Task directions —
For this exercise, copy the data exactly and omit any images.

Saved entries —
#####
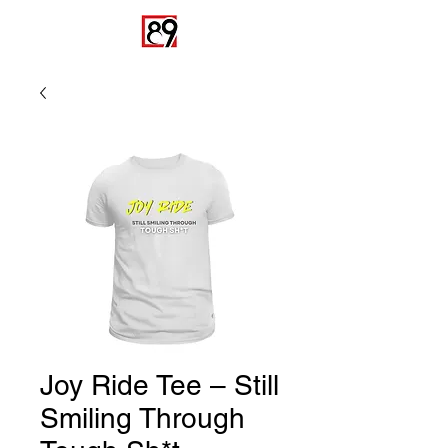
Joy Ride Tee – Still
Smiling Through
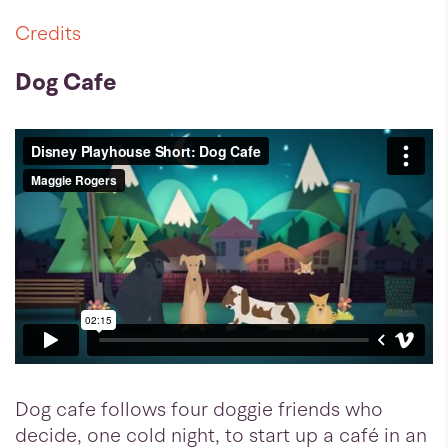
Credits
Dog Cafe
Dog cafe follows four doggie friends who
decide, one cold night, to start up a café in an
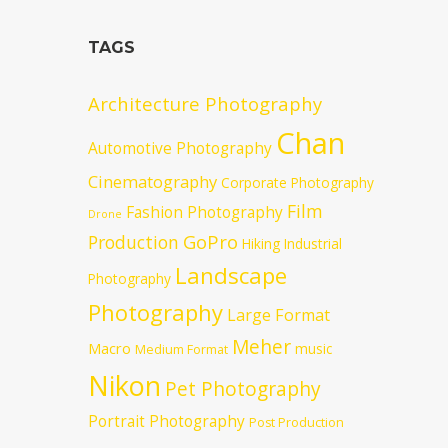
TAGS
Architecture Photography
Chan
Automotive Photography
Cinematography
Corporate Photography
Film
Fashion Photography
Drone
GoPro
Production
Hiking
Industrial
Landscape
Photography
Photography
Large Format
Meher
Macro
music
Medium Format
Nikon
Pet Photography
Portrait Photography
Post Production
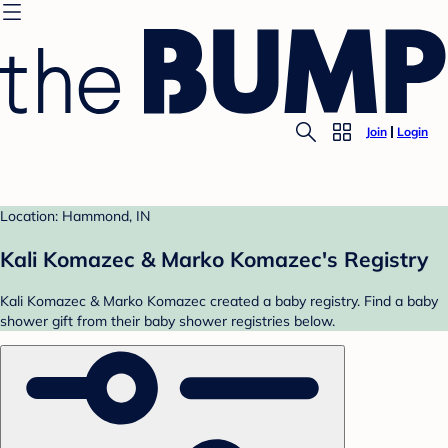
Join
Login
Location: Hammond, IN
Kali Komazec & Marko Komazec's Registry
Kali Komazec & Marko Komazec created a baby registry. Find a baby
shower gift from their baby shower registries below.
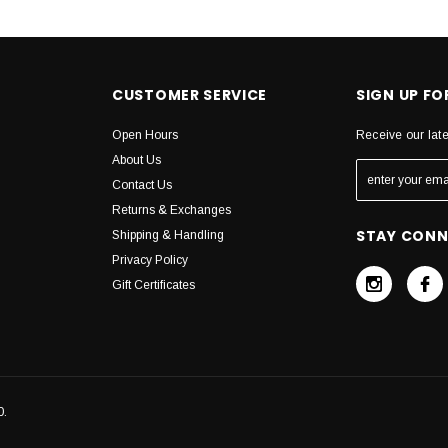
CUSTOMER SERVICE
SIGN UP F
Open Hours
Receive our lat
About Us
Contact Us
Returns & Exchanges
STAY CON
Shipping & Handling
Privacy Policy
Gift Certificates
0.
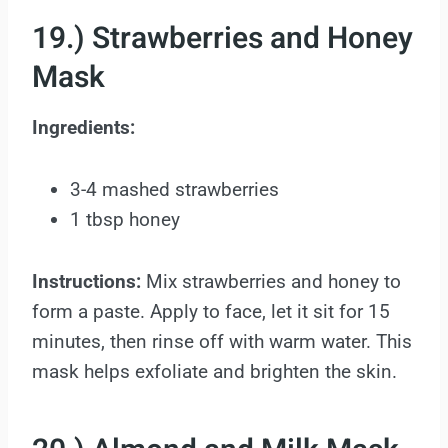
19.) Strawberries and Honey
Mask
Ingredients:
3-4 mashed strawberries
1 tbsp honey
Instructions:
Mix strawberries and honey to
form a paste. Apply to face, let it sit for 15
minutes, then rinse off with warm water. This
mask helps exfoliate and brighten the skin.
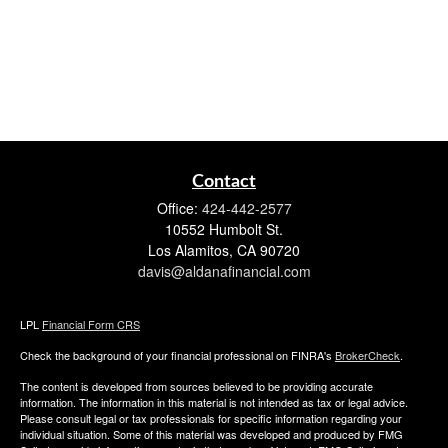
Contact
Office:
424-442-2577
10552 Humbolt St.
Los Alamitos,
CA
90720
davis@aldanafinancial.com
LPL
Financial Form CRS
Check the background of your financial professional on FINRA's
BrokerCheck
.
The content is developed from sources believed to be providing accurate
information. The information in this material is not intended as tax or legal advice.
Please consult legal or tax professionals for specific information regarding your
individual situation. Some of this material was developed and produced by FMG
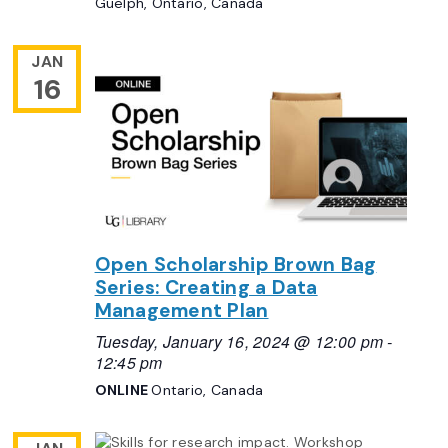
Guelph, Ontario, Canada
JAN
16
Open Scholarship Brown Bag
Series: Creating a Data
Management Plan
Tuesday, January 16, 2024 @ 12:00 pm
-
12:45 pm
ONLINE
Ontario, Canada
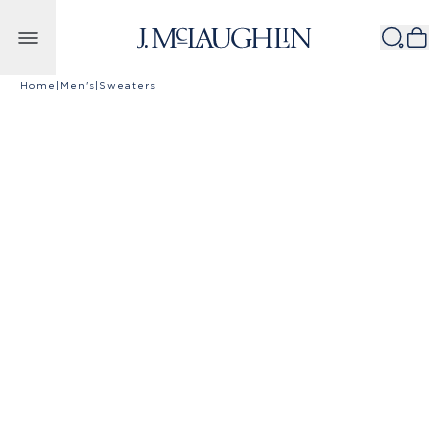
Skip to content
Home
|
Men's
|
Sweaters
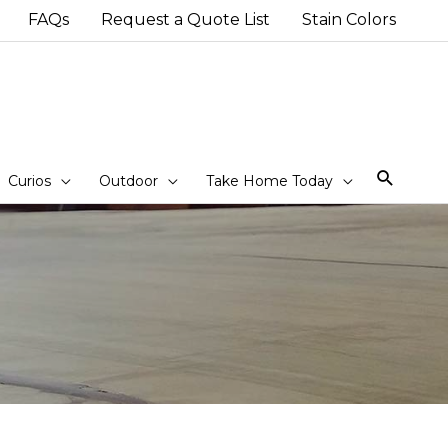
FAQs
Request a Quote List
Stain Colors
Sear
Curios
Outdoor
Take Home Today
#####
Exercise output —
Joy Ride Tee – Still
Smiling Through
Credits
Dog Cafe
Dog cafe follows four doggie friends who
decide, one cold night, to start up a café in an
TAGS
Architecture Photography
Chan
Automotive Photography
Cinematography
Corporate Photography
Film
Fashion Photography
Drone
GoPro
Production
Hiking
Industrial
Landscape
Photography
Photography
Large Format
Meher
Macro
music
Medium Format
Nikon
Pet Photography
Portrait Photography
Post Production
Join
Login
Location: Hammond, IN
Kali Komazec & Marko Komazec's Registry
Kali Komazec & Marko Komazec created a baby registry. Find a baby
shower gift from their baby shower registries below.
CUSTOMER SERVICE
SIGN UP F
Open Hours
Receive our lat
About Us
Contact Us
Returns & Exchanges
STAY CON
Shipping & Handling
Privacy Policy
Gift Certificates
0.
19.) Strawberries and Honey
Mask
Ingredients:
3-4 mashed strawberries
1 tbsp honey
Instructions:
Mix strawberries and honey to
form a paste. Apply to face, let it sit for 15
minutes, then rinse off with warm water. This
mask helps exfoliate and brighten the skin.
Contact
Office:
424-442-2577
10552 Humbolt St.
Los Alamitos,
CA
90720
davis@aldanafinancial.com
LPL
Financial Form CRS
Check the background of your financial professional on FINRA's
BrokerCheck
.
The content is developed from sources believed to be providing accurate
information. The information in this material is not intended as tax or legal advice.
Please consult legal or tax professionals for specific information regarding your
individual situation. Some of this material was developed and produced by FMG
Guelph, Ontario, Canada
JAN
16
Open Scholarship Brown Bag
Series: Creating a Data
Management Plan
Tuesday, January 16, 2024 @ 12:00 pm
-
12:45 pm
ONLINE
Ontario, Canada
Skip to content
Home
|
Men's
|
Sweaters
FAQs
Request a Quote List
Stain Colors
Sear
Curios
Outdoor
Take Home Today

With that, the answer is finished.